EXCERPT:
╭──

When a process popularly known as the Industrial Revolution first took hold in Germany in the mid-nineteenth century, many contemporaries were stunned by the scale and ferocity of the transformation. While Germany had long been considered a promising place to industrialize, given its historic ties to New World markets, skilled and educated workforce, and deep pockets of wealth, progress had been slow due to persistent indifference and skepticism across society. That people should have suddenly dropped their reservations and simply embraced the new industrial modernity defied all explanation. Grasping for answers, some concluded that the Germans must have fallen under the spell of the "capitalist spirit."
Benjamin P. Hein locates the impetus for the abrupt transformation of German society after ca. 1850 in its cultural exchange with the country's burgeoning diaspora in North America, one of the largest in this century. In correspondence and other "news from America," the emigrants conveyed to their families, communities, and business associates in Europe a different set of norms and ethics regarding work, entrepreneurship, and commerce. By making it socially acceptable and politically meaningful to frequently change professions or to organize businesses as joint-stock corporations, they inadvertently mobilized an otherwise reluctant population for a more centralized regime of production that served global market forces instead of local needs and corporatist norms. They also helped popularize key institutional pillars of the new economy, like the universal bank, and inspired innovative commercial reforms, most notably the "limited liability partnership" (LLP), or "G.m.b.H." in German, which became the legal foundation of Germany's particularly robust small-business economy.
While addressing global trends, The Migrant's Spirit makes these phenomena comprehensible through the lives of individuals who faced painful choices and moral quandaries as they attempted to navigate a new social and economic order and began to trust countrymen abroad over local sources of guidance. By reconstructing their struggles, Hein sheds new light on the transatlantic dimensions of Germany's path to industrial modernity.
This new monograph is intended for and most suitable for an academic audience. Although it is beautifully written and contains numerous stories about the adventures of Germans living in the United States, it is driven by an explanatory framework that is likely to appeal to historians of Germany. This must be the reason why neither "United States" nor "America" appears anywhere in the title, although more than half of the action, so to speak, takes place in the US. Hein's concern is with the millions (or at least a sampling of a particularly 'industrious' subset of the millions) of German-speaking migrants who moved to the United States in the nineteenth century. An almost entirely literate group, they maintained close contact (relatively close contact) with their birth families back in the German states of Central Europe. Ideas, cultural norms, and business practices moved back and forth.
It is commonplace to read about the ways the UK was a model for Germany's explosive economy in the nineteenth century. Tara Zahra wrote a wonderful book, The Great Departure: Mass Migration from Eastern Europe and the Making of the Free World, about emigrants from Central Europe to the United States not long ago, so that story is also already available. I had not yet read an argument like this one, however, that places the United States squarely in the center of a kind of socio-cultural-intellectual history of Germany's rapid industrialization.
Although for some readers any mention of industry will imply a dry read, Hein's prose is anything but. I can't wait to see more from this promising young scholar.

╰──

ACTIVITY LIST:
a: In the book review, why do neither "United States" nor "America" appear in the title of the monograph?
b: Rewrite the passage of the book review starting at "While addressing global" and ending at "to industrial modernity.", swapping "Hein" for "the author".

DATASET CONTENT:
╭──

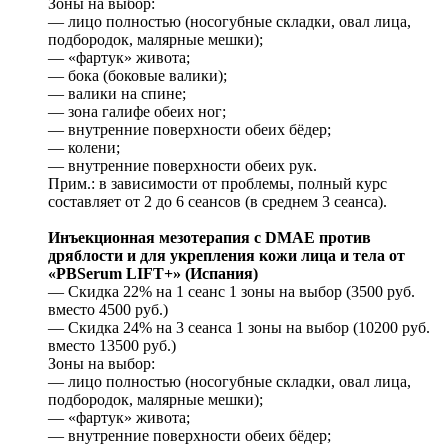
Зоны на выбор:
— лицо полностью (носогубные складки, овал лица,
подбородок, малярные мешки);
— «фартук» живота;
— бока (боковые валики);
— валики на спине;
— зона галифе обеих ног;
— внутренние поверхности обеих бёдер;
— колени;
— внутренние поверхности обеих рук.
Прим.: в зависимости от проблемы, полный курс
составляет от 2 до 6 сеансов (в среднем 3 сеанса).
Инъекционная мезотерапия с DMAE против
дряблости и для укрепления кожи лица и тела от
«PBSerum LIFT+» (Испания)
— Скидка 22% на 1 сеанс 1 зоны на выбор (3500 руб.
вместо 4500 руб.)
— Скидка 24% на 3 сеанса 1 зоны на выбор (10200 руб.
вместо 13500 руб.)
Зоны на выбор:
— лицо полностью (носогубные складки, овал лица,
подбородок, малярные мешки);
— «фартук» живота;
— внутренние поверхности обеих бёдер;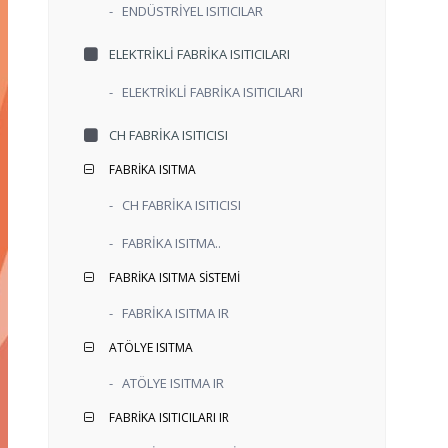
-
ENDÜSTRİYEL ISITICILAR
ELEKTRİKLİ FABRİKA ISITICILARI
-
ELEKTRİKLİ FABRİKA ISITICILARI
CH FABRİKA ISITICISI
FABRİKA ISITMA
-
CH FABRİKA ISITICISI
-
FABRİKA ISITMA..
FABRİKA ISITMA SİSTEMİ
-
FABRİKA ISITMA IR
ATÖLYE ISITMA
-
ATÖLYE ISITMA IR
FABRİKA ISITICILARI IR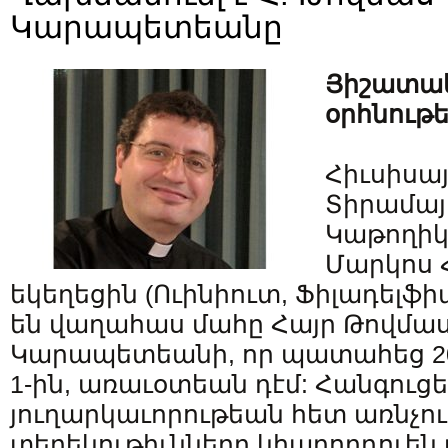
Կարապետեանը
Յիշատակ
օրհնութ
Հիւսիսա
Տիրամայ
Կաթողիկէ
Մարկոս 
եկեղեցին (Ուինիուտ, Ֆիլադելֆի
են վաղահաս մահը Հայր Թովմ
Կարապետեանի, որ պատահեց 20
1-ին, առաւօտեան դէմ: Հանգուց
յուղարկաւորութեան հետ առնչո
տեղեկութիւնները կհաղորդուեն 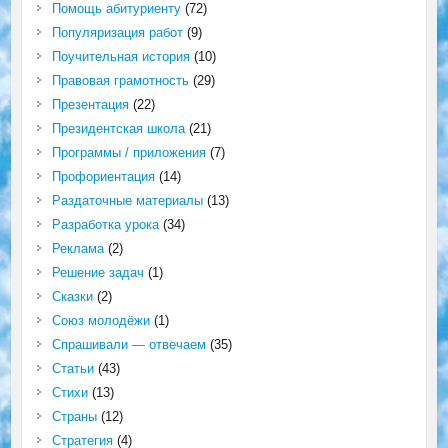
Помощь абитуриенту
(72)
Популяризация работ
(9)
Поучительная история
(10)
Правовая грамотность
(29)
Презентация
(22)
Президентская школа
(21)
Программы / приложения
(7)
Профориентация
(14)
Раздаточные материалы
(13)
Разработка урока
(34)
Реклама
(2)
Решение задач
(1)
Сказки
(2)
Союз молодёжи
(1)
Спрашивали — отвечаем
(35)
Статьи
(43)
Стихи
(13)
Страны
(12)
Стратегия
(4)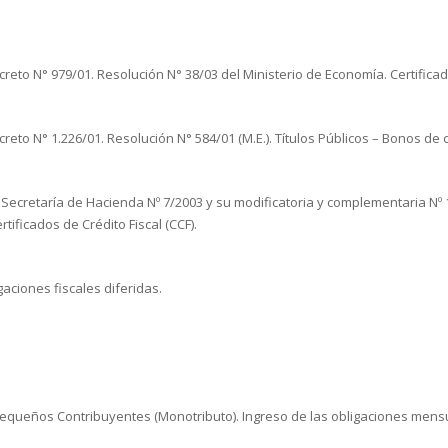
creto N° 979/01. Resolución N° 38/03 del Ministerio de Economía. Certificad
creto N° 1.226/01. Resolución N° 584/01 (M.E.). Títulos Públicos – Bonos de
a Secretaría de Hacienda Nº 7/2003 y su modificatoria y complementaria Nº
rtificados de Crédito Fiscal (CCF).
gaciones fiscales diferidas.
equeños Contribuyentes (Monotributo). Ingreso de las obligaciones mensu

╰──
╭──

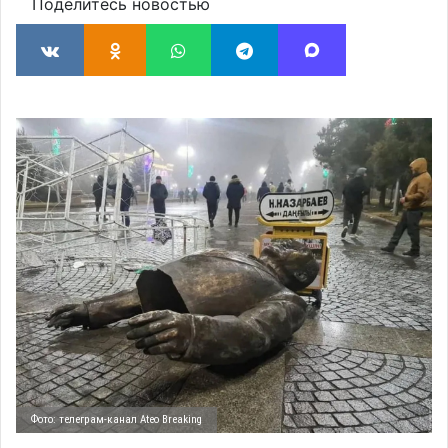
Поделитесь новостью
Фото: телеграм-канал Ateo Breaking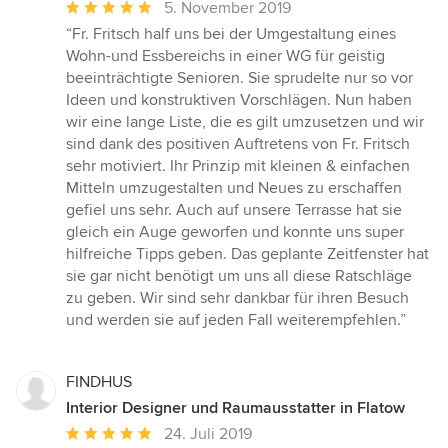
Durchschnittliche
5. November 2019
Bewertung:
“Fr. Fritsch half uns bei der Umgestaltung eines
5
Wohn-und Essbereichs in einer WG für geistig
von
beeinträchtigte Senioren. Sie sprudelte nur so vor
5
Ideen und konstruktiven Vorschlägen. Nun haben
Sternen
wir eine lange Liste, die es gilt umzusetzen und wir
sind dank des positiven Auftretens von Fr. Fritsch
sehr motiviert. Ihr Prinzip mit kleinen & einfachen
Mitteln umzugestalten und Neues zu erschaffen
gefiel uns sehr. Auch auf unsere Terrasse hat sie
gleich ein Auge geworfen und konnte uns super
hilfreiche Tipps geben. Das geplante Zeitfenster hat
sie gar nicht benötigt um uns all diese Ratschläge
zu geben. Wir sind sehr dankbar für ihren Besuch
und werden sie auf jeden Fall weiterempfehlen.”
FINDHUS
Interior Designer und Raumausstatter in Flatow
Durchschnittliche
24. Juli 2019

╰──

EXPECTED RESULTS:
a: The review says the monograph is driven by an explanatory framework likely to appeal to historians of Germany. It gives this as the reason the title names neither the United States nor America, even though more than half of the action takes place in the US.

b:
While addressing global trends, The Migrant's Spirit makes these phenomena comprehensible through the lives of individuals who faced painful choices and moral quandaries as they attempted to navigate a new social and economic order and began to trust countrymen abroad over local sources of guidance. By reconstructing their struggles, the author sheds new light on the transatlantic dimensions of Germany's path to industrial modernity.